§ **Your task**:
Scan the entries for the word "déplacements" and report how many lines contain it, as a number with no other words.

Records excerpted from a collection:

--------------------

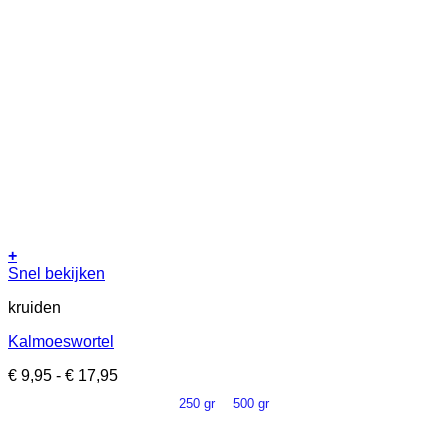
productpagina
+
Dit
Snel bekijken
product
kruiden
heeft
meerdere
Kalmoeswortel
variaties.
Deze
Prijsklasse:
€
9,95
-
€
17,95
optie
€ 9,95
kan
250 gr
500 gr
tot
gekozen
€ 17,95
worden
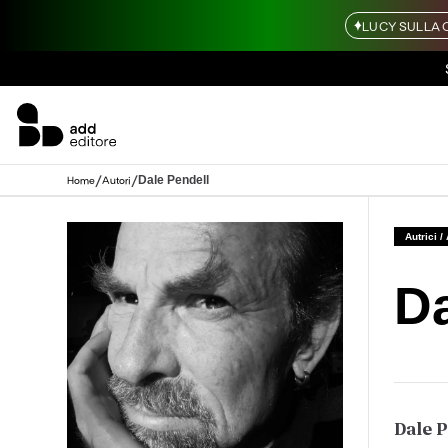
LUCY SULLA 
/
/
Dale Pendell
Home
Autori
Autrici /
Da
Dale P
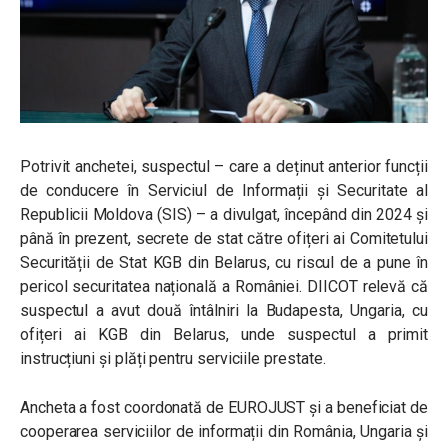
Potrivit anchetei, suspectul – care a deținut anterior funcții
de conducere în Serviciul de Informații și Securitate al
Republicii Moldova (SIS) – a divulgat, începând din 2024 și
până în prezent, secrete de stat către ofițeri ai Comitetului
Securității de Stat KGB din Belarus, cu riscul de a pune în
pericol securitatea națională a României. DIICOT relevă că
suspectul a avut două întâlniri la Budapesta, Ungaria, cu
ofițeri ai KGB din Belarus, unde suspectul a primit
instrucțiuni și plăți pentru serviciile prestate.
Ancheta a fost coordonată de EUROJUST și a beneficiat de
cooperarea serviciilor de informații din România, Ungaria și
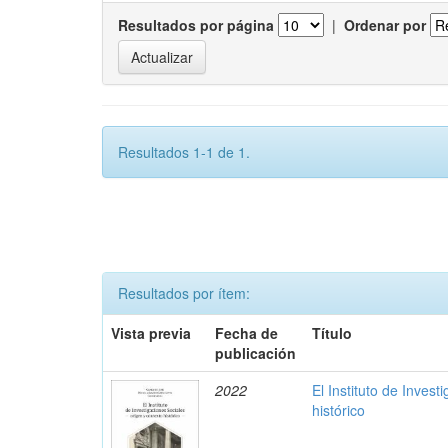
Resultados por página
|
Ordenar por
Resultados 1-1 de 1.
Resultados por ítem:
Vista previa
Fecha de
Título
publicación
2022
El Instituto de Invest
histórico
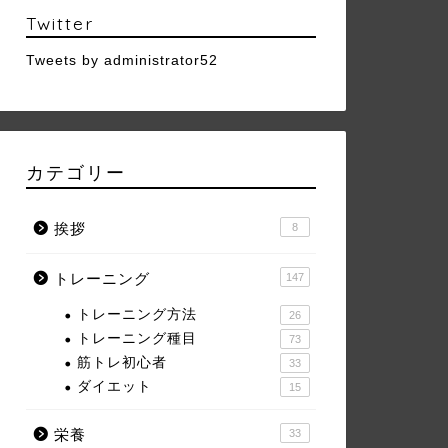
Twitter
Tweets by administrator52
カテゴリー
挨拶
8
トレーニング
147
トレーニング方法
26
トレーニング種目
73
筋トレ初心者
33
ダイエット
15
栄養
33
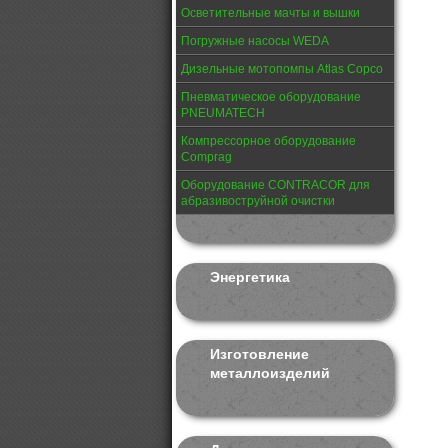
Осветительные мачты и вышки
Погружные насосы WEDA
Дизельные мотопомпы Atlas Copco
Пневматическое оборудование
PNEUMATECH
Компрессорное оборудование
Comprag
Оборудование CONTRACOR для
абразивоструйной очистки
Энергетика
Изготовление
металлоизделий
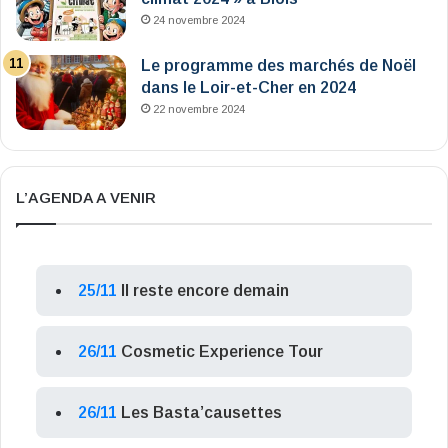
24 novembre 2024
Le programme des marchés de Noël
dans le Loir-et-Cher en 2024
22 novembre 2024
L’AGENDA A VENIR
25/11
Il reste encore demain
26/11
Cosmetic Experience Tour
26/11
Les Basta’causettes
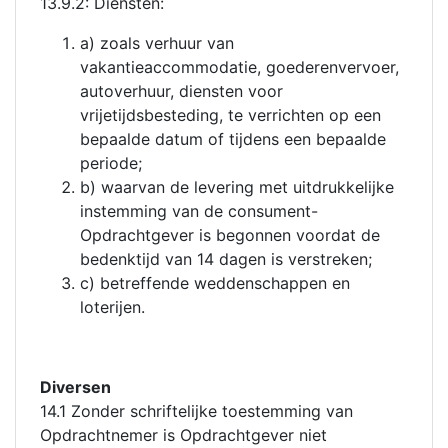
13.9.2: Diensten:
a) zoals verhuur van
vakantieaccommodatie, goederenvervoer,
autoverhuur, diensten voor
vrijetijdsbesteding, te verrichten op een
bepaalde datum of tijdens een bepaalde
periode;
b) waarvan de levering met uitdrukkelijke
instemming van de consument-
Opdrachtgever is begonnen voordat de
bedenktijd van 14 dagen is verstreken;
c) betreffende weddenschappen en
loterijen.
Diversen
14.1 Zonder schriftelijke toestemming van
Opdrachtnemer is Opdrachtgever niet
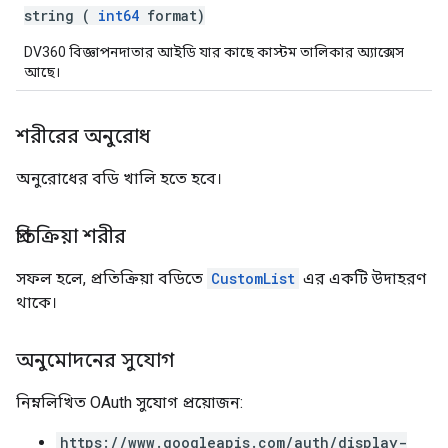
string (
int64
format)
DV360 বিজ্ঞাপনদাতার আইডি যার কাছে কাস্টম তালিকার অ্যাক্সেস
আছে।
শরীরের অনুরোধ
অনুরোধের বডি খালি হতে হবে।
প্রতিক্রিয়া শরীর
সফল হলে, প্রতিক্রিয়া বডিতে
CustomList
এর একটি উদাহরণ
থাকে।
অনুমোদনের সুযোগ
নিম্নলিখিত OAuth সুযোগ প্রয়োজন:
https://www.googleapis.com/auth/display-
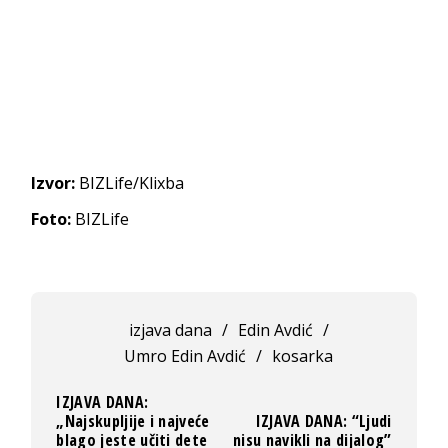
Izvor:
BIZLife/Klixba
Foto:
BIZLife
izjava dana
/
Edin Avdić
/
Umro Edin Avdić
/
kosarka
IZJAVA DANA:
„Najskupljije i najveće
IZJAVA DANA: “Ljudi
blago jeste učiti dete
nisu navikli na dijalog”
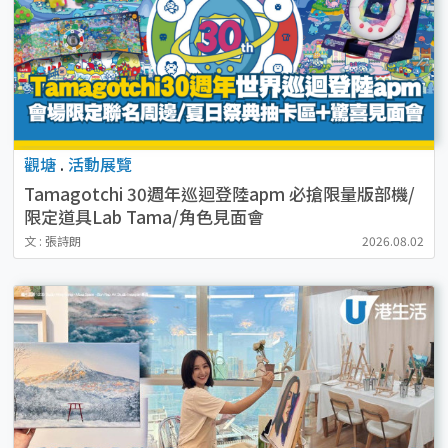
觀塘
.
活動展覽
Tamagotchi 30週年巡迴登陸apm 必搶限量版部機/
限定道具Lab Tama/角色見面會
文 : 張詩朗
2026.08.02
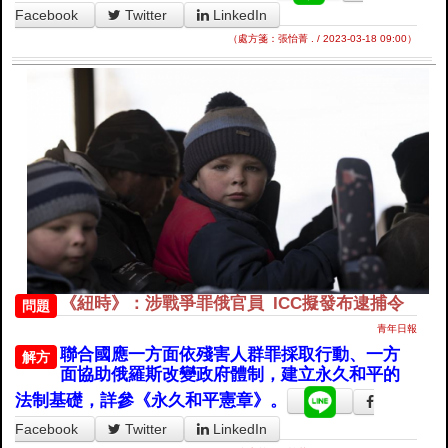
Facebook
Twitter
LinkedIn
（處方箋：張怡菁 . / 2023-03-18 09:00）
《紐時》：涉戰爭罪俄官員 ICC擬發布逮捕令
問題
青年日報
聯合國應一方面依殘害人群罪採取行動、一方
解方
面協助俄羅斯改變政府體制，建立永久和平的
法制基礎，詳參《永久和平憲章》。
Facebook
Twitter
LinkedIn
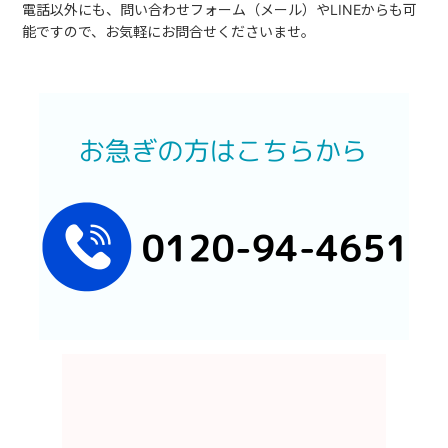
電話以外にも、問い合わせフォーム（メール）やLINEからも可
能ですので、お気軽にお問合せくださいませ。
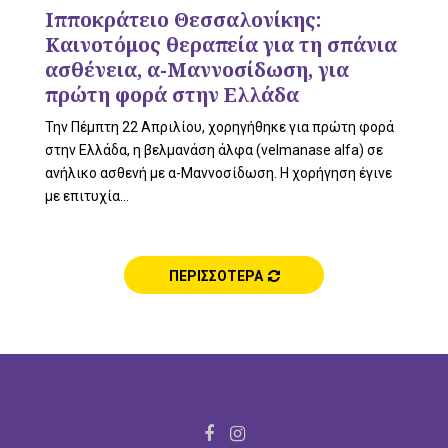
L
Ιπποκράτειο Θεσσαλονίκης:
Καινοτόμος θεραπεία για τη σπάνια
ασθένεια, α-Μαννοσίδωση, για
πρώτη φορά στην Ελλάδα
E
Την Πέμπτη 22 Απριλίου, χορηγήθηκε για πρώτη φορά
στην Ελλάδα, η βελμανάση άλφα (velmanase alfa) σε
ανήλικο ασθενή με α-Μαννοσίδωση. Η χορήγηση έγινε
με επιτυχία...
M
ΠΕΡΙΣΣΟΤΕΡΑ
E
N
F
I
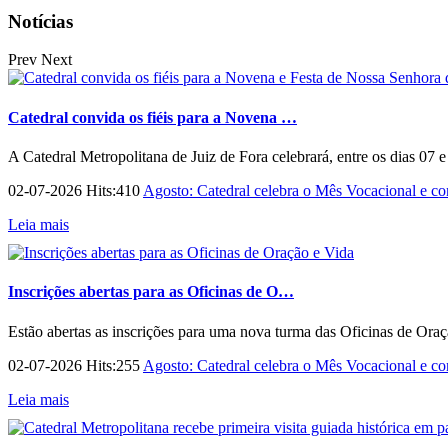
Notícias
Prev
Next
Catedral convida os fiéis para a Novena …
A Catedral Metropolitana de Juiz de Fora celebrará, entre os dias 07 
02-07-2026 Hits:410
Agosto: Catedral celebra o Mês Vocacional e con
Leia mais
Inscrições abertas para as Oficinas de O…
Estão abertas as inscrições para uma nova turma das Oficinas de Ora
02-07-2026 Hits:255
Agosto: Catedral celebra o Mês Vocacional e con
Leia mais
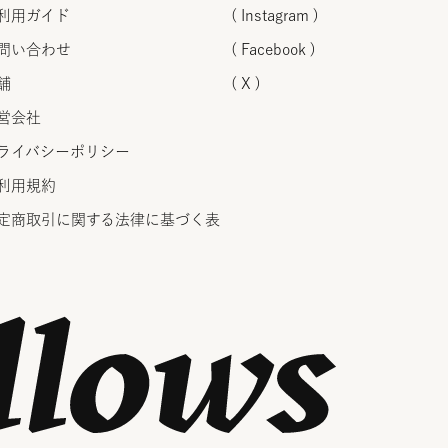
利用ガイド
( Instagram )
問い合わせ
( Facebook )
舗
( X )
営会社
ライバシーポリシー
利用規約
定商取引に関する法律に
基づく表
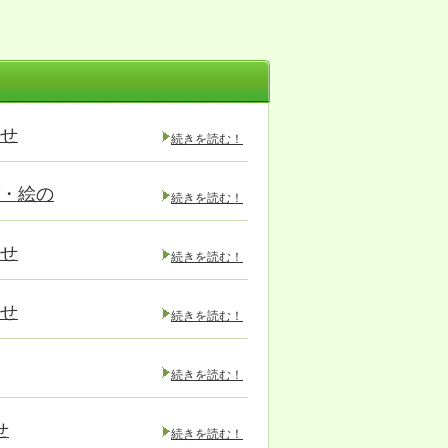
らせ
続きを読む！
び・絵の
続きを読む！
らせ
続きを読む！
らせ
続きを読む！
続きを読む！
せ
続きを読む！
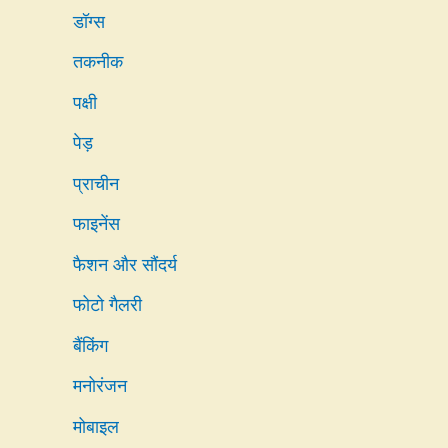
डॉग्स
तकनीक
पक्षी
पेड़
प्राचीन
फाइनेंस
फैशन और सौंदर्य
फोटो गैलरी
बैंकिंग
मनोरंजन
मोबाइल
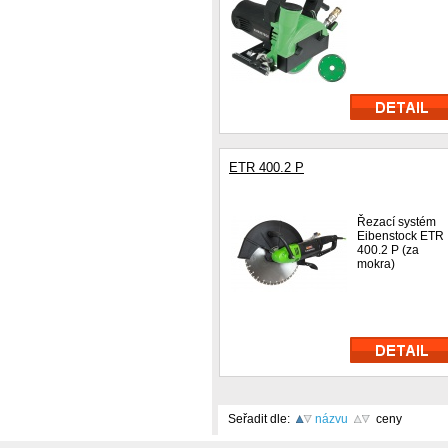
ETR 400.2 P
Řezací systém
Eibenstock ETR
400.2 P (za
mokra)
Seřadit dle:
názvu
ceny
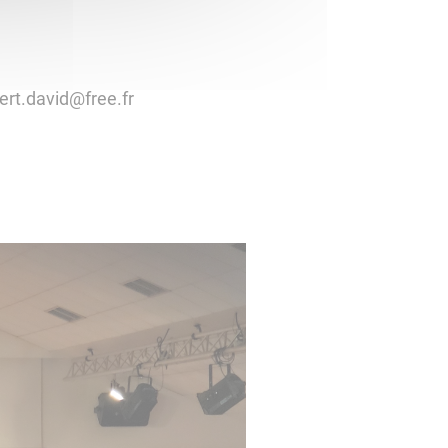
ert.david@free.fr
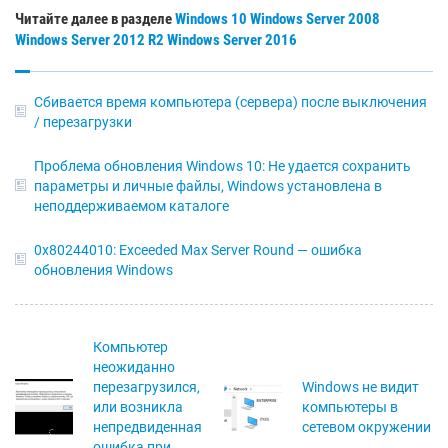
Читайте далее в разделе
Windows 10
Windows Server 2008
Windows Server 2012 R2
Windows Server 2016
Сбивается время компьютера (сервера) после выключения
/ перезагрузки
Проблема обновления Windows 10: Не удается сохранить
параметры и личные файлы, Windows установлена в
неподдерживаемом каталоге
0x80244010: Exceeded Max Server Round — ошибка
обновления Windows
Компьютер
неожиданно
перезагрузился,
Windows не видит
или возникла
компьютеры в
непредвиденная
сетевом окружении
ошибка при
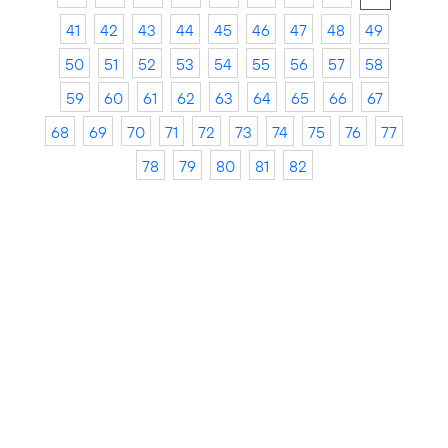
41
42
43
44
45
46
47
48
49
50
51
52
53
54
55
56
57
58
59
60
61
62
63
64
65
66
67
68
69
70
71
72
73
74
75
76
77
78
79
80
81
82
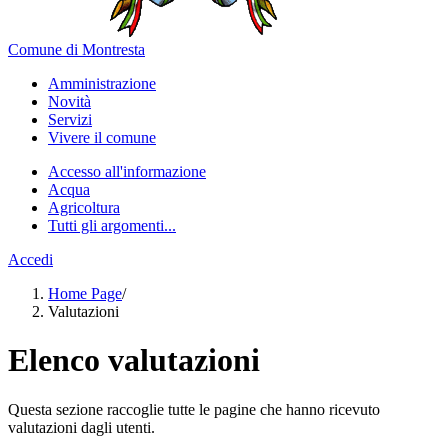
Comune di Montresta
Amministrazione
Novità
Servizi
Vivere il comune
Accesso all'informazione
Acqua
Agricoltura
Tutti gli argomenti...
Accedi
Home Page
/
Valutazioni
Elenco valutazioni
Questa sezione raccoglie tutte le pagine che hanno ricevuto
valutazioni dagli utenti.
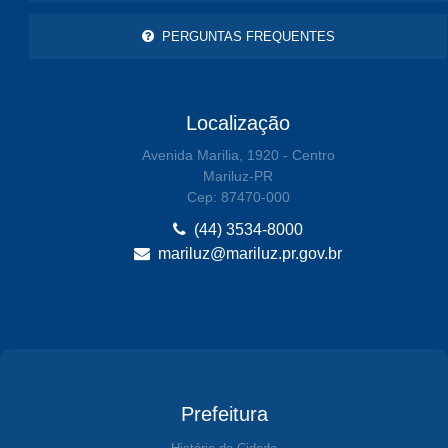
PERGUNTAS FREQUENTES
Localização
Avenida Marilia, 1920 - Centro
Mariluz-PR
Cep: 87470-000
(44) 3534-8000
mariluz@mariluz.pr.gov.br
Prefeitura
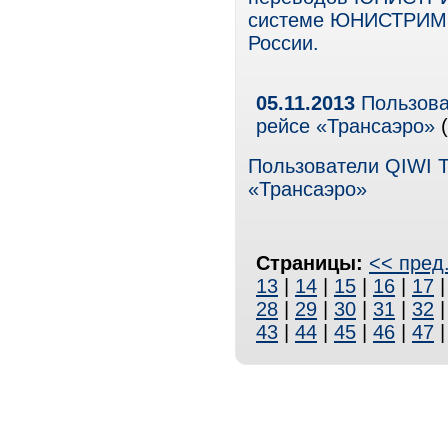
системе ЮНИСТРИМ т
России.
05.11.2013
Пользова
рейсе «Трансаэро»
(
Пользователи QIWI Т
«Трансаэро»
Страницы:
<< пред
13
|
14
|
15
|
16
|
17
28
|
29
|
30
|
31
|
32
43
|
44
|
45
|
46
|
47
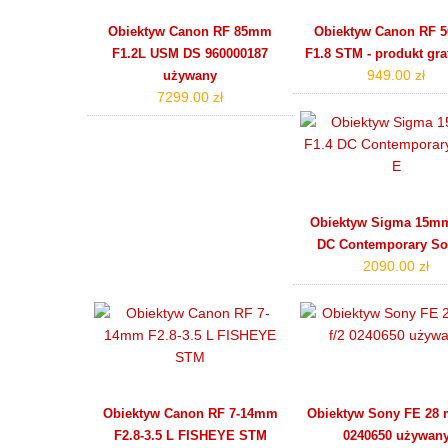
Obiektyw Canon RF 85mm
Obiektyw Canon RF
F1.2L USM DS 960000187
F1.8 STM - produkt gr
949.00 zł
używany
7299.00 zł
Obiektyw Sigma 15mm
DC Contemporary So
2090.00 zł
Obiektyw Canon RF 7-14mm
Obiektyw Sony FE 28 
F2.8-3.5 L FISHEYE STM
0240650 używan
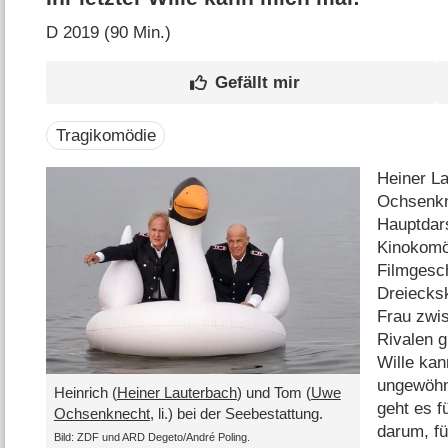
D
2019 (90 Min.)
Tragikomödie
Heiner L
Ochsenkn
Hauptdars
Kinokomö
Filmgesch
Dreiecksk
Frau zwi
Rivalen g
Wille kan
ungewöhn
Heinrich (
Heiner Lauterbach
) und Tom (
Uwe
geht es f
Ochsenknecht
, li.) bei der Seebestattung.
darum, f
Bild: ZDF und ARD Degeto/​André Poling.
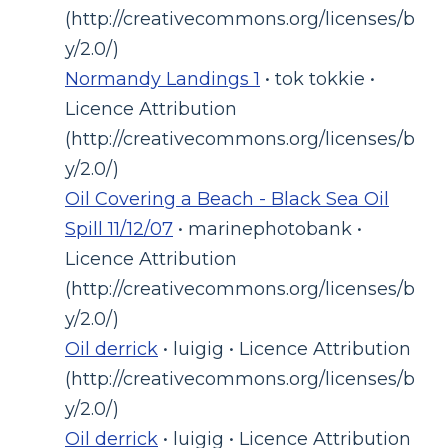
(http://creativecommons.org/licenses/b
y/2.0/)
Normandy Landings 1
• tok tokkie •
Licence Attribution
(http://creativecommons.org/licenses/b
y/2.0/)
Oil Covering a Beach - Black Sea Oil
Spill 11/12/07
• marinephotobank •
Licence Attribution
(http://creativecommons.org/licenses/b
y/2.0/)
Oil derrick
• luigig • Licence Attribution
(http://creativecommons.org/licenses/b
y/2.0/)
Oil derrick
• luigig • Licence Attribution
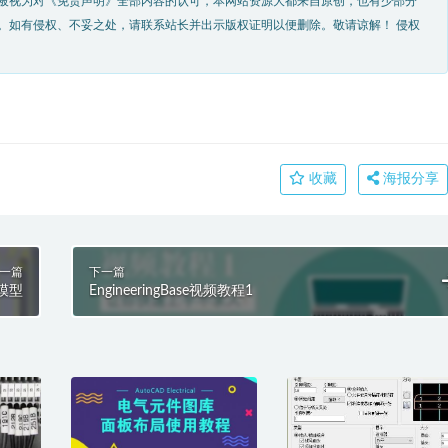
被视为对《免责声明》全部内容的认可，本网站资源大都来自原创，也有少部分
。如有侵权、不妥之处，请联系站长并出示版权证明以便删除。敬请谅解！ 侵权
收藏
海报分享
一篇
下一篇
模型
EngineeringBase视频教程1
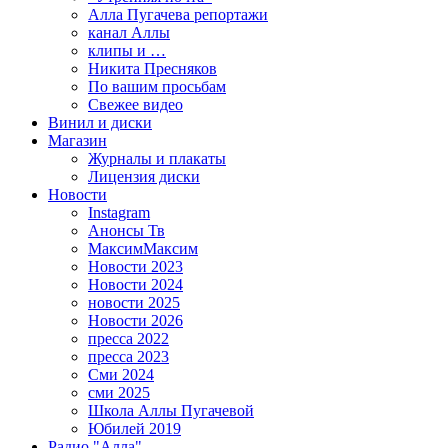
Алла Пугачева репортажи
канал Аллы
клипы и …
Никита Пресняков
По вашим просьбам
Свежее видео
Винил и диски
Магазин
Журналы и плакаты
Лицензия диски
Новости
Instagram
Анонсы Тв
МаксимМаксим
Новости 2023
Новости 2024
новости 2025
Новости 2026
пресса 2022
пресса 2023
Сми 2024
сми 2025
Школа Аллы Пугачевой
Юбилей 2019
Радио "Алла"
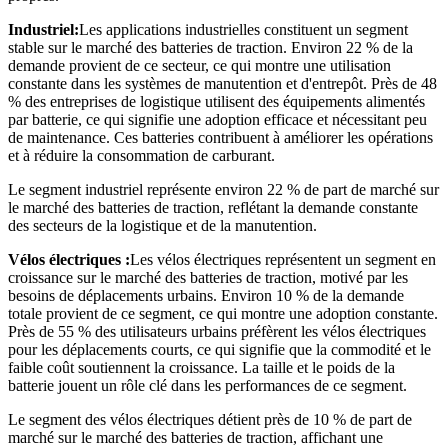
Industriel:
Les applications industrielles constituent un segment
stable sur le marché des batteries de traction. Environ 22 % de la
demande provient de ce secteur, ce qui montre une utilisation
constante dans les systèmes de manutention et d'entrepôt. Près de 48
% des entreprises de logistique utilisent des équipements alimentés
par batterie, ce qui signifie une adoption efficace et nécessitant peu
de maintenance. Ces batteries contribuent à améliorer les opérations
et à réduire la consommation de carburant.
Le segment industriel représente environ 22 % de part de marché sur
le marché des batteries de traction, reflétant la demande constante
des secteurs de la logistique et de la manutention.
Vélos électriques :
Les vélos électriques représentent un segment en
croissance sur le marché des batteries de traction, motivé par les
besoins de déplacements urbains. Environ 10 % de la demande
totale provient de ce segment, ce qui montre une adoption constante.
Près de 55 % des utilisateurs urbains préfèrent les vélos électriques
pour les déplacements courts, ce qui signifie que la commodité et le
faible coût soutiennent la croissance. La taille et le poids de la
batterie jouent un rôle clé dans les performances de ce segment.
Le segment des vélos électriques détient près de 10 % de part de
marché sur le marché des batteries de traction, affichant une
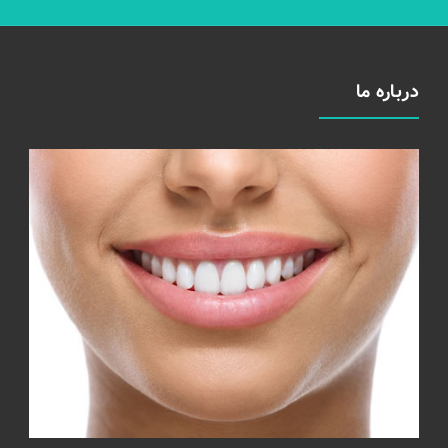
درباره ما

--------------------

§ **Result**:
2